Now, the Divine Law is necessary. The negative moral precepts bind always and everywhere, such that to violate a negative moral precept is always a grave evil. Period.
Hence, the Divine Law is not a mere “ideal”. It is not a mere goal, to which it is best that we live up to it, but the adequate doing of which is not absolutely necessary for salvation.
To the contrary: The adequate adherence to the Divine Law in the form of doing what one is commanded positively to do when the circumstances allow and avoiding what one is commanded never to do is necessary for salvation.

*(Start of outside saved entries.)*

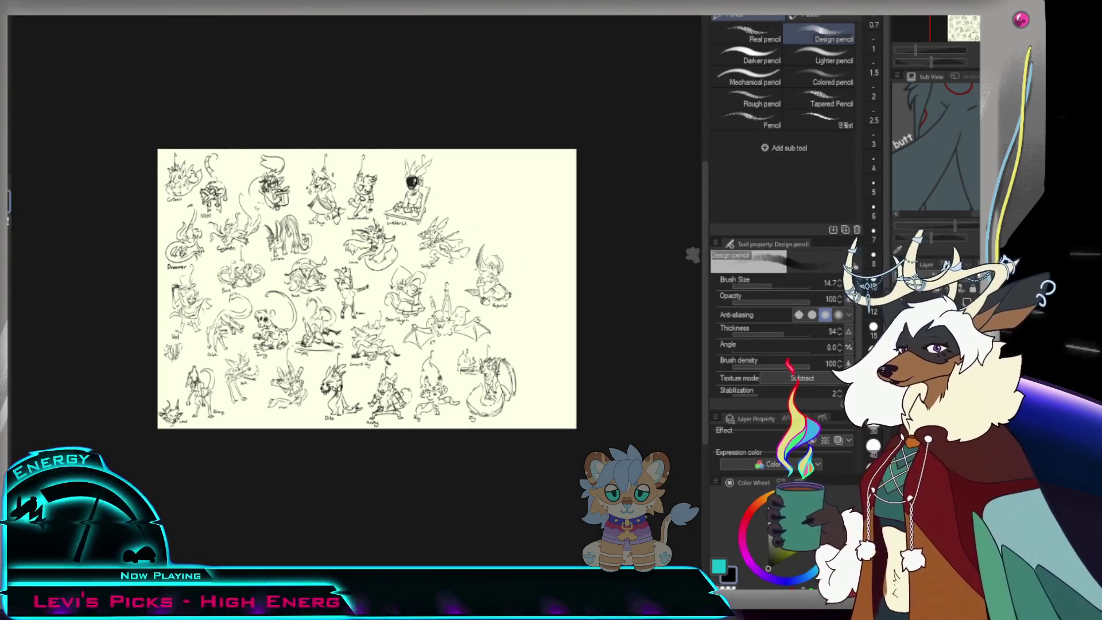
key("slash")
left_click(541, 272)
key("p")
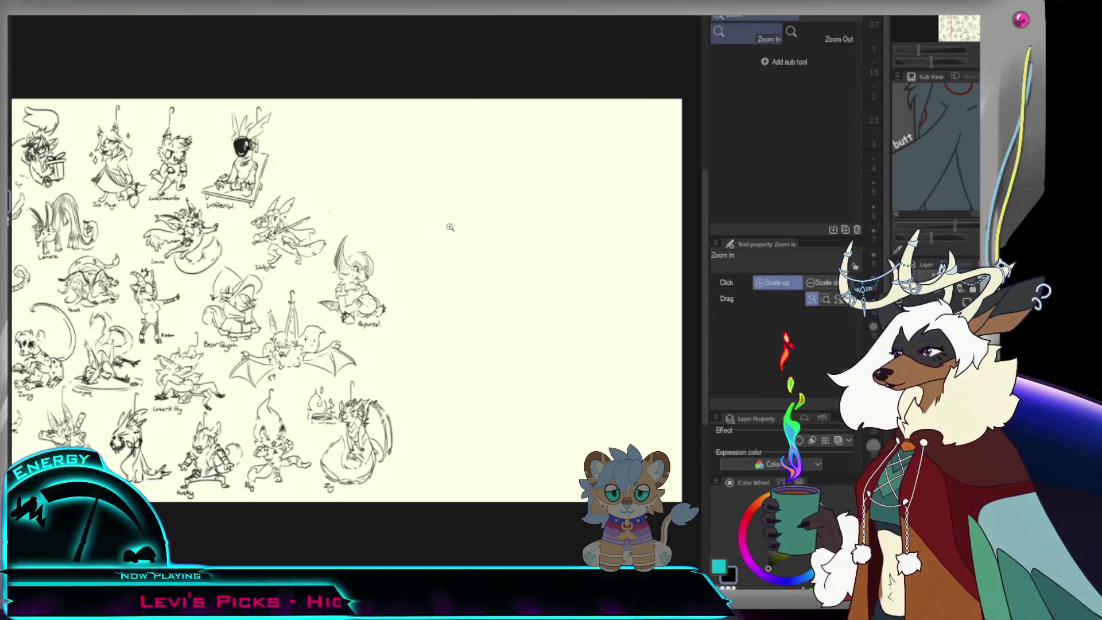
- Sketch a small circle in the blank area, undo the stray attempts, and flip the view upside down
scroll(539, 194, "up", 2)
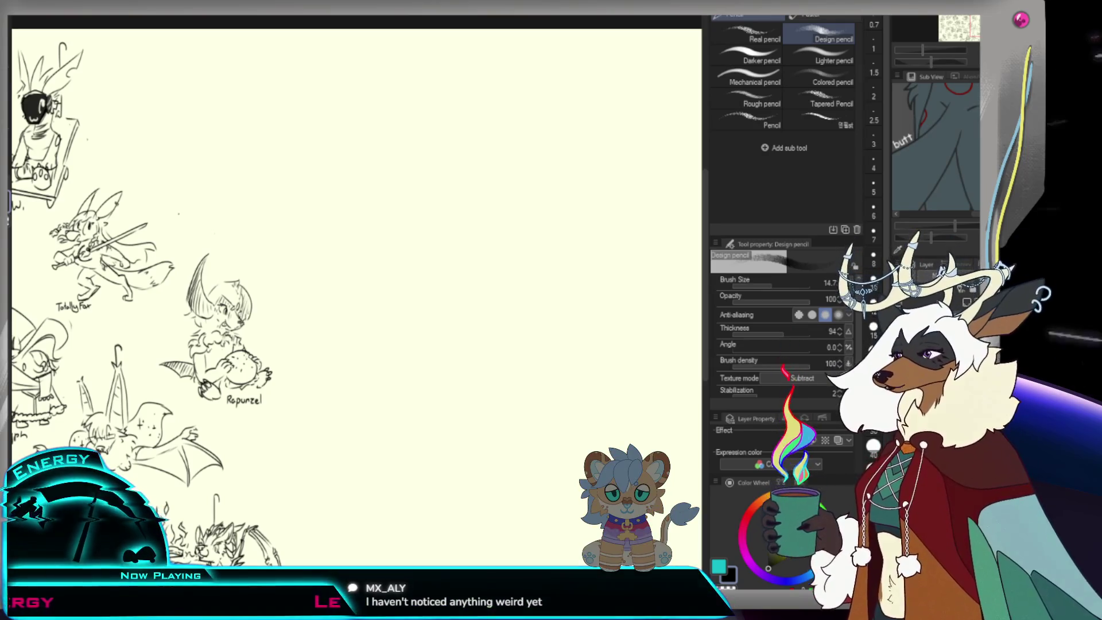
left_click(446, 205)
left_click_drag(442, 224, 482, 215)
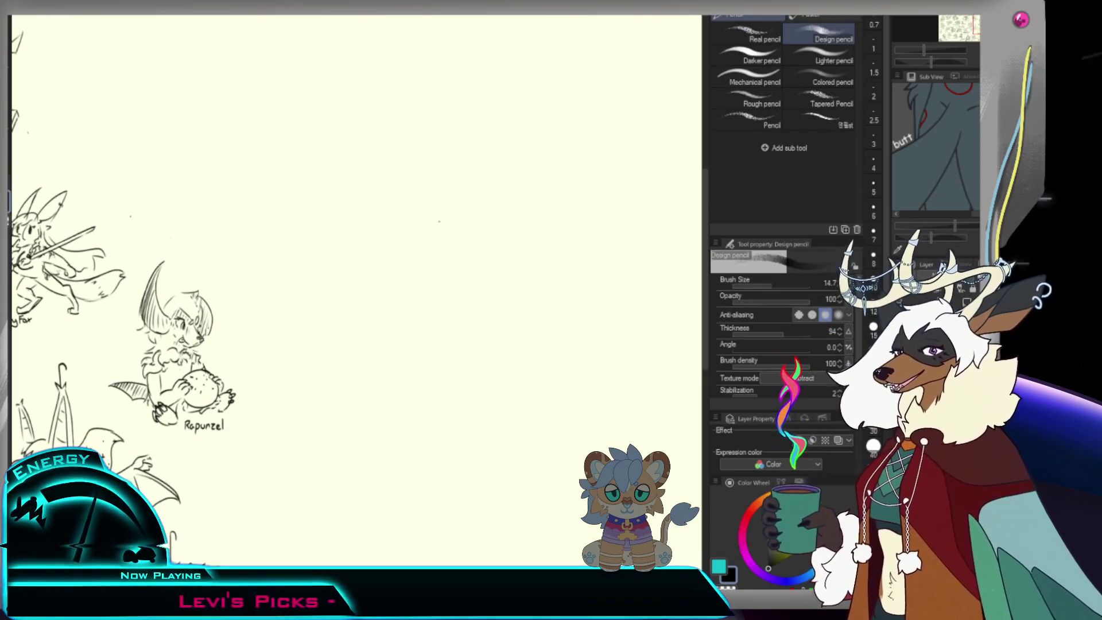
mouse_move(424, 220)
left_mouse_down()
mouse_move(452, 228)
mouse_move(432, 239)
mouse_move(449, 237)
left_mouse_up()
key("ctrl+z")
key("ctrl+z")
key("ctrl+z")
left_click(460, 233)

Therefore, to present the Law of God as an “ideal” is to confuse this very important teaching, which is the faith of the Church. Why would one want to present the Law as but an “ideal”? Because, perhaps, one does not think that God offers sufficient grace to every free actor? But that thought, too, is contrary to the faith of the Church. And if one despairs of this over oneself, one is doing just that despairing.
But we should not be afraid. Not be fearful. Not read our faith in fear that God is not our Shepherd, does not care for us and supply for us. Not us not understand God’s mercy as his “not judging us because he never supplied for us.” That would be doubly desperate and doubly false. He does supply and he does judge. He judges us according to our works.
Let us listen to words that truly are full of hope, words that don’t cast us down in spirit, words that don’t console us with a false understanding of mercy and judgment but that indicate the truth of God’s mercy: God’s mercy enables true obedience.
Let us listen to John Paul II, Veritatis splendor, art. 103:
“It would be a very serious error to conclude… that the Church’s teaching is essentially only an “ideal” which must then be adapted, proportioned, graduated to the so-called concrete possibilities of man, according to a “balancing of the goods in question”. But what are the “concrete possibilities of man”? And of which man are we speaking? Of man dominated by lust or of man redeemed by Christ? This is what is at stake: thereality of Christ’s redemption. Christ has redeemed us! This means that he has given us the possibility of realizing the entire truth of our being; he has set our freedom free from the domination of concupiscence. And if redeemed man still sins, this is not due to an imperfection of Christ’s redemptive act, but to man’s will not to avail himself of the grace which flows from that act. God’s command is of course proportioned to man’s capabilities; but to the capabilities of the man to whom the Holy Spirit has been given; of the man who, though he has fallen into sin, can always obtain pardon and enjoy the presence of the Holy Spirit”.
These are words that bind us, words that bind Catholics magisterially. These are words consonant with Sacred traditions and with the Holy Scriptures.